Para o líder do governo no Senado, Romero Jucá (PMDB-RR), o projeto é uma "maluquice" e não poderia ter origem no Legislativo, por criar despesa. "O projeto gera despesa permanente para o Executivo, sem previsão orçamentária. Um projeto desse não pode ser iniciativa de parlamentar. Só pode ser proposto pelo Executivo", disse Jucá.

O presidente da Câmara, Aldo Rebelo (PCdoB-SP), quer aproveitar a semana - a primeira de uma seqüência de um mês sem qualquer feriado ou empecilho para votações em plenário - para destrancar a pauta. O esforço começa na terça-feira, quando o governo promete finalmente colocar para votar os destaques da MP dos aposentados.

O líder do PT avisa que será feito um chamado especial para a base do governo estar presente e votar. Lembrado que houve o mesmo esforço nas últimas semanas sem sucesso, Fontana chegou a brincar. "Precisa ser um chamado com mais vigor, então. Precisamos aprovar isso logo até pelas questões burocráticas, para podermos manter esse aumento para 2007", diz Fontana.

No Senado, o governo continua enfrentando dificuldades para aprovar na Comissão de Assuntos Econômicos (CAE) o projeto de lei que cria a Receita Federal do Brasil, também conhecida como Super-Receita, que substitui uma MP editada pelo governo em julho de 2005, que perdeu a validade em novembro daquele ano por não ter sido votada a tempo. O tema deve voltar a ser discutido na reunião da CAE de amanhã.

O projeto, que une as máquinas de arrecadação e fiscalização da Receita Federal e da Previdência Social, encontra muita resistência principalmente da parte do funcionalismo. "Ainda há muito ponto de atrito e a discussão é muito técnica. Vamos conversar com o relator, Rodolpho Tourinho (PFL-BA) nesta semana e com a Receita Federal", afirmou Jucá. Segundo ele, seria muito importante para o governo aprovar o projeto esse ano, para começar o próximo exercício com a nova estrutura.

O líder do governo também prevê dificuldades no plenário, na terça-feira, para evitar que os senadores aprovem o projeto que institui o 13º do Bolsa Família, já que a oposição é forte na casa. "Esse projeto vai gerar mais polêmica política. Mesmo aprovado no Senado, vai para a Câmara e lá não vão fazer essa maluquice", afirmou Jucá.

Efraim Morais diz que seu projeto tem o objetivo de "sanar uma falha" do Programa Bolsa Família. Instituído em 2003, o programa beneficia famílias com renda mensal per capita de até R$ 60 e aquelas com renda mensal per capita de R$ 60,01 a R$ 120. "Esse instrumento de transferência de renda tem-se demonstrado incompleto e essa lacuna aparece de forma mais evidente no mês de dezembro - época em que os gastos domiciliares aumentam", diz o autor da proposta de conceder benefício natalino.

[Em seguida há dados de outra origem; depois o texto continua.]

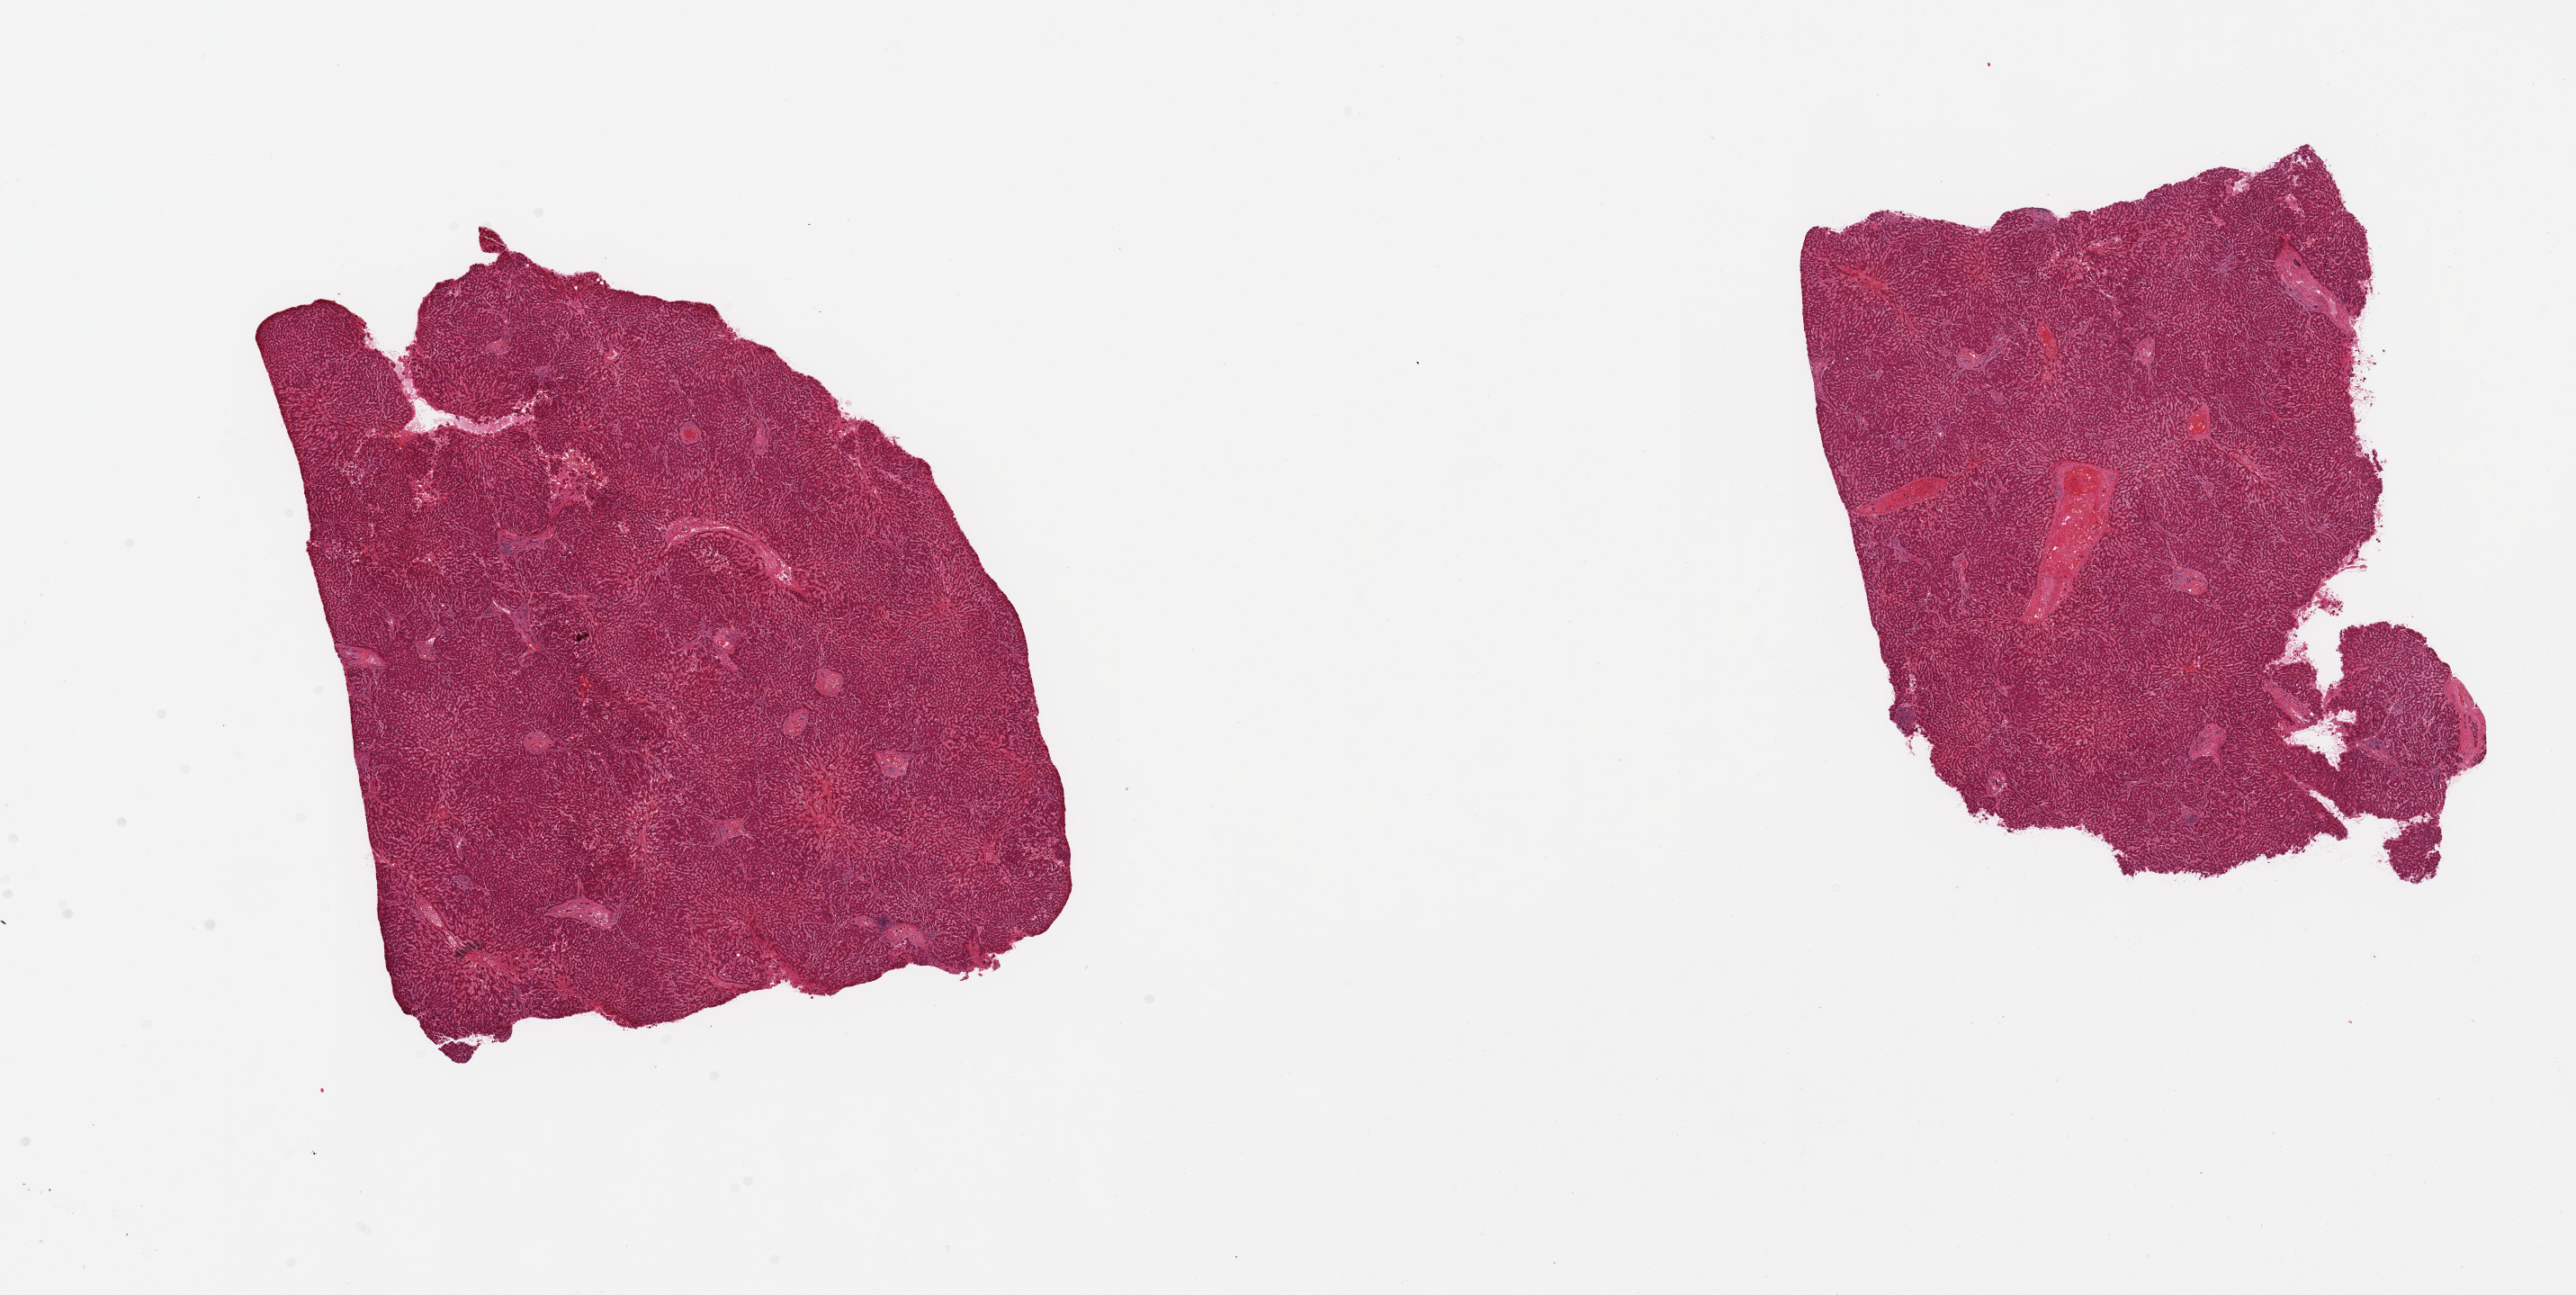
Haematoxylin and eosin whole-slide image — low-resolution overview of the scanned area, about 22.6 x 11.4 mm. PAXgene-fixed, paraffin-embedded tissue. Sampled site (target tissue): liver. Tissue donor sample. Donor: male.
* reviewer comment on this tissue sample: 2 pieces; mild central congestion and atrophy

Segundo ele, esse investimento do governo "será recompensado pela maximização dos efeitos econômicos e sociais". Ele cita estudos que mostram o efeito multiplicador desses benefícios no conjunto da economia e pesquisas mostrando que, nos 96 municípios participantes do programa, "o dinheiro do benefício incrementa o comércio local e retorna, em parte, para os cofres públicos".

A complicação em votar as nove MPs que trancam a pauta não termina aí. O item cinco da pauta é a MP dos Portos Secos. O texto altera as atuais regras do setor. O ponto mais polêmico é aquele que retira a necessidade de licitação para a abertura desses portos. O projeto é muito polêmico. O governo tenta votá-lo há dois anos e não consegue.

Terminada a seqüência de MPs, a Câmara tentará votar a Lei Geral das Micro e Pequenas Empresas, o projeto que cria o Fundo de Manutenção e Desenvolvimento da Educação Básica (Fundeb) e o segundo turno da PEC do Voto Secreto.